Though Ishii Hakutei is best known for his contributions to the sosaku hanga movement, he also helped to promote and design some of the earliest shin hanga prints. Hakutei was the eldest son of Ishii Teiko, a lithographer and Japanese-style painter. As a young man, he had artistic aspirations and studied Western-style painting with Asai Chu, and with Kuroda Seiki at the Tokyo School of Fine Art. He also travelled to Europe, an experience which certainly influenced his feelings about art and printmaking. Importantly, he noticed how Westerners admired and collected ukiyo-e prints.
In 1904, Hakutei happened to meet a young printmaker named Yamamoto Kanae who was boarding with Hakutei's family in Tokyo. Kanae, a trained wood engraver, decided to try his hand at woodblock prints. Using the materials and tools of ukiyo-e printmakers, he carved and printed a simple two-color woodcut which he called Fisherman (or Gyofu). When Kanae showed it to the Ishii family, Hakutei was very impressed by the expressive feeling conveyed by the carving strokes. He considered Kanae's print to be a major breakthrough in woodblock printmaking because it allowed the artist to have full control over the final result. At the time Hakutei was working as the editor of an art and literary magazine called Myojo. He arranged to have "Fisherman" published in the magazine and wrote an accompanying article enthusiastically promoting Kanae's revolutionary approach. This small step marked the beginnings of the sosaku hanga ('Creative Print') movement.

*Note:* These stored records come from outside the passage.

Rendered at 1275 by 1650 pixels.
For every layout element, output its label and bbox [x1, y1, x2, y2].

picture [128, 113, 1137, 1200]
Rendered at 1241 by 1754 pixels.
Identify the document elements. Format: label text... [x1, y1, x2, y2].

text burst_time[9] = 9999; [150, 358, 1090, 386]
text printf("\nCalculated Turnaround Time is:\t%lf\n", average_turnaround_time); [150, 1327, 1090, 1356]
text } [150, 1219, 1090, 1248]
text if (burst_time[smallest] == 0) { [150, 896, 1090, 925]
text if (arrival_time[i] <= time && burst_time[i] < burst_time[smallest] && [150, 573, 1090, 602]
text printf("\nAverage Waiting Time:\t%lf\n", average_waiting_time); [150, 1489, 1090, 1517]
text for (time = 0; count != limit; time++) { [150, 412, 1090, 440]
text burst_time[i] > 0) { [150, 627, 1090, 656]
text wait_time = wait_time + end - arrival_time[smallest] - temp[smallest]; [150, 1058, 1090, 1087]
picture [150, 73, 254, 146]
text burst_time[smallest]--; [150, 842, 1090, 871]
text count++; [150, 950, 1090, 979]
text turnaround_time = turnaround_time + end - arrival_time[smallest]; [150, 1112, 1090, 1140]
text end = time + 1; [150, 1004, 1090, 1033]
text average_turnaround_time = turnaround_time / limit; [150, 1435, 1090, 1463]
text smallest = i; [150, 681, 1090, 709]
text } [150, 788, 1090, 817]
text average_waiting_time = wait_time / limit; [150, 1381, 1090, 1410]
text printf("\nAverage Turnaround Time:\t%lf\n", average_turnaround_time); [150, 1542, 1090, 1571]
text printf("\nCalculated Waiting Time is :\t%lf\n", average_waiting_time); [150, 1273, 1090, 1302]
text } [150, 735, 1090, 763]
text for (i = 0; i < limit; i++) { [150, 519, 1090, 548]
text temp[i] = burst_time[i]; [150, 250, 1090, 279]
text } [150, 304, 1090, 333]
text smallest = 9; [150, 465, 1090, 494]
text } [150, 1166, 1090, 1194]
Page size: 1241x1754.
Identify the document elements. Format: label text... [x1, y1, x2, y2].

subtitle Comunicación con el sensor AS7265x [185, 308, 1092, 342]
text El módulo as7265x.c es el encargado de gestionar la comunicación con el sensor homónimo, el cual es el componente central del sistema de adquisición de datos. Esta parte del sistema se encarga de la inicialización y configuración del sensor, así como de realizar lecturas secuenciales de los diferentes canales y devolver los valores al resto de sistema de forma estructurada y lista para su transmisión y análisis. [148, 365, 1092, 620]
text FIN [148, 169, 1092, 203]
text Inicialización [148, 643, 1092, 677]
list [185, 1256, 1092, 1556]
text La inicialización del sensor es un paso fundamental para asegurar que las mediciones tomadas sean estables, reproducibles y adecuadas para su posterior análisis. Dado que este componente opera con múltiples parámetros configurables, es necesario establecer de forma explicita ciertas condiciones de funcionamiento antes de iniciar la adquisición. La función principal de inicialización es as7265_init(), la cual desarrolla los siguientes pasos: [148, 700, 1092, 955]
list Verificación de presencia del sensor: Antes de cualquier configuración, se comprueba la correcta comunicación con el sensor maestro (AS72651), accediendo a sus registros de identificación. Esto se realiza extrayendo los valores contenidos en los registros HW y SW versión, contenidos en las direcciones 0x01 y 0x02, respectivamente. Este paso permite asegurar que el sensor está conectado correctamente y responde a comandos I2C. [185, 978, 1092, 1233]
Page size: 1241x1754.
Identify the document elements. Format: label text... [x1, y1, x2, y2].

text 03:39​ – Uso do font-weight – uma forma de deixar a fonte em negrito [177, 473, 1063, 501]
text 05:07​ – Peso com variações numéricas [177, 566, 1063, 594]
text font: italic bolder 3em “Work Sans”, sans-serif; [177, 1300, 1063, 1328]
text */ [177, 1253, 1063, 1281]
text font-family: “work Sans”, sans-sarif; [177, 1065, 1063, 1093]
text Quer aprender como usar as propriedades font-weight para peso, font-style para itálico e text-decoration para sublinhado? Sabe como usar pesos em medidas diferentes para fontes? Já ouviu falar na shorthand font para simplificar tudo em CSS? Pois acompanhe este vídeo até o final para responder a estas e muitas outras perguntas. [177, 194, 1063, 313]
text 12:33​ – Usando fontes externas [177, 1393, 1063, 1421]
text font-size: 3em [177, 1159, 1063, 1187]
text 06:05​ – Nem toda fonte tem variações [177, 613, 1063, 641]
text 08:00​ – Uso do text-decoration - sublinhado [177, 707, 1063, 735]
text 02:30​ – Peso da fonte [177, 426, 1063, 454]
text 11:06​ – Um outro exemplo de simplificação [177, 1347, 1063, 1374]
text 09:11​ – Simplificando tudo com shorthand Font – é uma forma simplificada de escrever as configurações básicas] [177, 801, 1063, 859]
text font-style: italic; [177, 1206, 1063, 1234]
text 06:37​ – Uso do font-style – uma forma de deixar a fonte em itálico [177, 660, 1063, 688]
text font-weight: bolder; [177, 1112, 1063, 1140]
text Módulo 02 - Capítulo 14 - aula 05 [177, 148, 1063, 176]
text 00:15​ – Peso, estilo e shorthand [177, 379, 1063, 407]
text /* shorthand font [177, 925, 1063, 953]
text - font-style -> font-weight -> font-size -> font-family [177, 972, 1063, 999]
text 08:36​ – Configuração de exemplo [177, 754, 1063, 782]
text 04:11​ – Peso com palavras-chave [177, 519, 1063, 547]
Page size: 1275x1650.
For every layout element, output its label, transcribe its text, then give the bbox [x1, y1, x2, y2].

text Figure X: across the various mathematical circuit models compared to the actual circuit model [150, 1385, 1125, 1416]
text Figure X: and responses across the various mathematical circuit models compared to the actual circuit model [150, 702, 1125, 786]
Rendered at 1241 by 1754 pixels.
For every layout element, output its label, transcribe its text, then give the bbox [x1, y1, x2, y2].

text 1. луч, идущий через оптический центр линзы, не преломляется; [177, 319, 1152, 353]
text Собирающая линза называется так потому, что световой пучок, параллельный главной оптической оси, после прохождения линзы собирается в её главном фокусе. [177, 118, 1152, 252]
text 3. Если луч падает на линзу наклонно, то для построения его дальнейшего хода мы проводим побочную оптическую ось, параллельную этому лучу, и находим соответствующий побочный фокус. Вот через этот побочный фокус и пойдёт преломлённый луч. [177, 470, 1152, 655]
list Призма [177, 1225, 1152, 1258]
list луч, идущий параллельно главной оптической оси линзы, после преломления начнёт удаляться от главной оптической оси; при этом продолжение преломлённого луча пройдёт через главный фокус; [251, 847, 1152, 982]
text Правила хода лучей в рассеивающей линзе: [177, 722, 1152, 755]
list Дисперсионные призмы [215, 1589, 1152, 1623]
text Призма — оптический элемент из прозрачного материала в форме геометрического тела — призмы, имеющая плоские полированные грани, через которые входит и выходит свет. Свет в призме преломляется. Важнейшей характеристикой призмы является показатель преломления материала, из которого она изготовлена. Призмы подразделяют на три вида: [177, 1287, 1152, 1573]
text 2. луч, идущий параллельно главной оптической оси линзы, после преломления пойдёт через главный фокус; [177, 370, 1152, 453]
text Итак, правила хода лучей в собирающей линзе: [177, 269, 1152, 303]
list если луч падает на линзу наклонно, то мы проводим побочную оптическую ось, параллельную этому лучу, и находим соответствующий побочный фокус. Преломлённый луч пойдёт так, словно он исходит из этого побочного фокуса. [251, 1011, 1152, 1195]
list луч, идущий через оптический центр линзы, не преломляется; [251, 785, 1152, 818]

Hakutei continued to promote the concept of creative prints working on the magazines Heitan and Hosun. Though he encouraged self-carving and printing, Hakutei also embraced the collaborative tradition of ukiyo-e. By the beginning of the 20th century, traditional Japanese printmaking had gone into a major decline. Ukiyo-e publishers were primarily publishing and selling reproductions of old designs. Hakutei wanted to revitalize ukiyo-e by creating traditionally-themed woodblock prints with new designs, yet he realized that he himself did not have the necessary carving and printing skills.
In 1910, Hakutei began designing a series called "Twelve Views of Tokyo" (Tokyo junikei). Each print featured a traditionally dressed woman, presumably a geisha, in front of a picture of a modern Tokyo scene. This type of design, along with the bright signature cartouche, was popular in later ukiyo-e prints. Hakutei enlisted his friend, Igami Bonkotsu, to carve the blocks. They were printed by Nishimura Kumakichi. Two prints, Yoshicho and Yanagibashi, were completed in 1910, before a long sojourn to Paris. When Hakutei returned in 1914, seven more prints were made. Unfortunately, there was little interest in the designs and the series was abandoned after just nine prints.
Upon his return from Paris, Hakutei did carve and print his own design, Kiba, of a floating lumber yard in Tokyo. Perhaps he was unsatisfied with the results or did not have the time to carve his own print blocks. At any rate, after that he only worked with professional carvers and printers. Several sets of his prints were included in the 1917-1918 Nihon fukei hanga ('Japanese scenery prints'), a series of 50 prints by six different artists, including Hakutei's younger brother Ishii Tsuruzo. Hakutei became well-known for his painting and later became a member of the Imperial Art Academy and Nihon Hanga Kyokai (Japan Print Association).